# Directive 1
Express the lines of the listing as a numbered list, leaving out blank lines. Include only the lines from the first line of the listing through the line containing "rápido es application/x-www-form-urlencoded.", both inclusive.

# Supplied passage
..........
Marathon owns a 34 percent ownership interest in the Neptune natural gas processing plant located in St. Mary Parish, Louisiana, which commenced operations on March 20, 2000. The plant has the capacity to process 300 mmcfd of natural gas, which is supplied by the Nautilus pipeline system, and is being expanded to 600 mmcfd capacity effective early 2004.

 

In addition to the sale of its own oil and natural gas production, Marathon purchases oil and gas from third party producers and marketers for resale.

 

Marathon owns a 30 percent interest in a Kenai, Alaska, natural gas liquefication plant and two 87,500 cubic meter tankers used to transport LNG to customers in Japan. Feedstock for the plant is supplied from a portion of Marathon’s natural gas production in the Cook Inlet. From the first production in 1969, the LNG has been sold under a long-term contract with two of Japan’s largest utility companies. Marathon has a 30 percent participation in this contract, which will continue through March 31, 2009. LNG deliveries totaled 66 gross bcf (22 net bcf) in 2003.

 

On January 3, 2002, Marathon acquired a 45 percent interest in a methanol plant located in Malabo, Equatorial Guinea from CMS Energy. Feedstock for the plant is supplied from a portion of Marathon’s natural gas production in the Alba field. Methanol production totaled 836,000 gross metric tons (376,000 net metric tons) in 2003. Production from the plant is used to supply customers in Europe and the U.S.

 

In August 2002, Marathon acquired the rights to deliver up to 58 bcf of LNG annually to the Elba Island LNG terminal near Savannah, Georgia. The contract has a 17-year term with an option to extend for an additional five-year period. The agreement provides for the right to deliver LNG under a put option with the capacity owner of the facility and, under certain conditions, take redelivery of natural gas for onward sale to third parties.
..........
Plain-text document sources

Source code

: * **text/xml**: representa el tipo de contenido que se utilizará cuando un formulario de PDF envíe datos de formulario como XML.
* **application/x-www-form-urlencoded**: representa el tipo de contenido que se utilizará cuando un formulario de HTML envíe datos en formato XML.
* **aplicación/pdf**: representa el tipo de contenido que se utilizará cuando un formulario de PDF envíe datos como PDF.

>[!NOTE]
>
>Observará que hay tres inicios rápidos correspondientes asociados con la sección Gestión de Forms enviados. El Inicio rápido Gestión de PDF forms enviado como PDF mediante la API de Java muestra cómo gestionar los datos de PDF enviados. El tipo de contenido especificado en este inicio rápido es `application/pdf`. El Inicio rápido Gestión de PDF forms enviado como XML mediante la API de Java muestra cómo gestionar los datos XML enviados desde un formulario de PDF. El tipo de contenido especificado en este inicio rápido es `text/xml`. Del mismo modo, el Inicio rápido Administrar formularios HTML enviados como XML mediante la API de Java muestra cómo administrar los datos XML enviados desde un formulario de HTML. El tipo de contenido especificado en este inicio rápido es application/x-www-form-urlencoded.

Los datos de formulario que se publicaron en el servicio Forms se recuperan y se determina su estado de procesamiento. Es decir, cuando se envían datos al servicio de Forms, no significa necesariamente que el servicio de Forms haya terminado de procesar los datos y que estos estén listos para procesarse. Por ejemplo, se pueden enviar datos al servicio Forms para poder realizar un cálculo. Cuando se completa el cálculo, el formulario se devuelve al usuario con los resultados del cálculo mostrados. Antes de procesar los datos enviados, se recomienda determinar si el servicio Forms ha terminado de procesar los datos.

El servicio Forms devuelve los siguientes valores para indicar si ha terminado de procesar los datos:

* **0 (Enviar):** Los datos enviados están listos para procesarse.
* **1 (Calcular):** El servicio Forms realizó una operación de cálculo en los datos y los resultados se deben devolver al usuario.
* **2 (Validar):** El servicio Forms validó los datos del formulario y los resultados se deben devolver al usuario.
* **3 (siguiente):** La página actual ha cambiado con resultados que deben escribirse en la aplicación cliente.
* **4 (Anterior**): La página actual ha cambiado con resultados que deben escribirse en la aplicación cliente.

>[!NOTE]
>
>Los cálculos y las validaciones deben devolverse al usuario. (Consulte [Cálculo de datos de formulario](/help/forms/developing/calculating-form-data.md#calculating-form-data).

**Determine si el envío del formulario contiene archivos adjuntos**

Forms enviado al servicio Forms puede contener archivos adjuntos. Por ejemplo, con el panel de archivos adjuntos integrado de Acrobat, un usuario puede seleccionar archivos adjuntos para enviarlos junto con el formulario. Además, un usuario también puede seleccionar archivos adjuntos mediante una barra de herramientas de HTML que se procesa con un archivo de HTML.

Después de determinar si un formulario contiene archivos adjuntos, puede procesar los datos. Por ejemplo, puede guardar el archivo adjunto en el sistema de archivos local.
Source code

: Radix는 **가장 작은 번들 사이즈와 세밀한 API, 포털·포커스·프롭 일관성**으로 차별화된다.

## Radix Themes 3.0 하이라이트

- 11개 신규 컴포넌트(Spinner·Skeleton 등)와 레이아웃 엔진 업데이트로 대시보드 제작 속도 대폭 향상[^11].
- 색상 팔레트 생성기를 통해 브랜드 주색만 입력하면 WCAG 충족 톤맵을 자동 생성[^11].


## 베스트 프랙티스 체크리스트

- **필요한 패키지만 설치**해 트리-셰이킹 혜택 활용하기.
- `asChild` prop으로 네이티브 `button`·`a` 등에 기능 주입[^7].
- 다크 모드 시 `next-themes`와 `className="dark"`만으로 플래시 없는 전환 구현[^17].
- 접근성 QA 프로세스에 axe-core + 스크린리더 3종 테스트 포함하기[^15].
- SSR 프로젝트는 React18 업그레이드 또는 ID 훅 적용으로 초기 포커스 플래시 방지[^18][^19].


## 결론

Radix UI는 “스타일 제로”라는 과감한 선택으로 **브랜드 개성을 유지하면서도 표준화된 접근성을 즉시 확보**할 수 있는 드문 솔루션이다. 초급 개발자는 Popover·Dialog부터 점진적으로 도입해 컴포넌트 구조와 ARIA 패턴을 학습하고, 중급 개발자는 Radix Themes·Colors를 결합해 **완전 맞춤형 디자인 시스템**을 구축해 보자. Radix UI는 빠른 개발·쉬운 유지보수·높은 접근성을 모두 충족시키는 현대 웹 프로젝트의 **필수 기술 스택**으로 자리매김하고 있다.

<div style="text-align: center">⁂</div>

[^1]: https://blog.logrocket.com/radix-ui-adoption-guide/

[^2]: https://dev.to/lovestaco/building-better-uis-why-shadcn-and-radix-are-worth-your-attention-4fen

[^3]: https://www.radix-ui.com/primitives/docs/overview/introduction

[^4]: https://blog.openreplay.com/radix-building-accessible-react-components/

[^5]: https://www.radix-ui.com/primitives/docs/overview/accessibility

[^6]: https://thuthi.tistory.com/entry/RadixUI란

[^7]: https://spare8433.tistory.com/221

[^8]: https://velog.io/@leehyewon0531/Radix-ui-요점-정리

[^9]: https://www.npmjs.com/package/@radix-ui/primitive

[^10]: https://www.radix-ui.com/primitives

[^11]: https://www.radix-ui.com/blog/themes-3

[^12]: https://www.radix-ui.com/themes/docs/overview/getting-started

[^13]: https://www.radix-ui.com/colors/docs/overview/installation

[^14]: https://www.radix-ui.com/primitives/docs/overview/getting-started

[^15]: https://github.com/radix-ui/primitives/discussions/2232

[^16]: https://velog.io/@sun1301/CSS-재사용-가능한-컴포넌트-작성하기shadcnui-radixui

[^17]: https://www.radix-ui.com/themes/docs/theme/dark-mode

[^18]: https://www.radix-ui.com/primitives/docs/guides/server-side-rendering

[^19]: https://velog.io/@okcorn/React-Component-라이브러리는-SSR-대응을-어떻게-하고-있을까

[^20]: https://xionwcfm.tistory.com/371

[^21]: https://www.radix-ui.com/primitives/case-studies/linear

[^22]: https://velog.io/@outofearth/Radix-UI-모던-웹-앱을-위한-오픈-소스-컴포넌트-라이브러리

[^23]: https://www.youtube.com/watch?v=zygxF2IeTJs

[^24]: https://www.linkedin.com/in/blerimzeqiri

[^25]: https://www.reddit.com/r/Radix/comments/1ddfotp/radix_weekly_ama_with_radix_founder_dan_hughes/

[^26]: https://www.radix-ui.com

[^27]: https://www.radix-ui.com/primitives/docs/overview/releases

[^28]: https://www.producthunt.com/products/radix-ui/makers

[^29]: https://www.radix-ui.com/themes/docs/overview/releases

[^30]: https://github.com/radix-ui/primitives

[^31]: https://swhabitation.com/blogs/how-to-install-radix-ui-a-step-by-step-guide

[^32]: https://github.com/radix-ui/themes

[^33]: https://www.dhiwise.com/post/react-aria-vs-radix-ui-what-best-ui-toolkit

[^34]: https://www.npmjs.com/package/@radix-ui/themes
..........
# Directive 2
According to the Marathon passage, what interest does Marathon hold in the methanol plant in Malabo, Equatorial Guinea?

# Exercise response 1
1. Source code
2. : * **text/xml**: representa el tipo de contenido que se utilizará cuando un formulario de PDF envíe datos de formulario como XML.
3. * **application/x-www-form-urlencoded**: representa el tipo de contenido que se utilizará cuando un formulario de HTML envíe datos en formato XML.
4. * **aplicación/pdf**: representa el tipo de contenido que se utilizará cuando un formulario de PDF envíe datos como PDF.
5. >[!NOTE]
6. >
7. >Observará que hay tres inicios rápidos correspondientes asociados con la sección Gestión de Forms enviados. El Inicio rápido Gestión de PDF forms enviado como PDF mediante la API de Java muestra cómo gestionar los datos de PDF enviados. El tipo de contenido especificado en este inicio rápido es `application/pdf`. El Inicio rápido Gestión de PDF forms enviado como XML mediante la API de Java muestra cómo gestionar los datos XML enviados desde un formulario de PDF. El tipo de contenido especificado en este inicio rápido es `text/xml`. Del mismo modo, el Inicio rápido Administrar formularios HTML enviados como XML mediante la API de Java muestra cómo administrar los datos XML enviados desde un formulario de HTML. El tipo de contenido especificado en este inicio rápido es application/x-www-form-urlencoded.

# Exercise response 2
A 45 percent interest.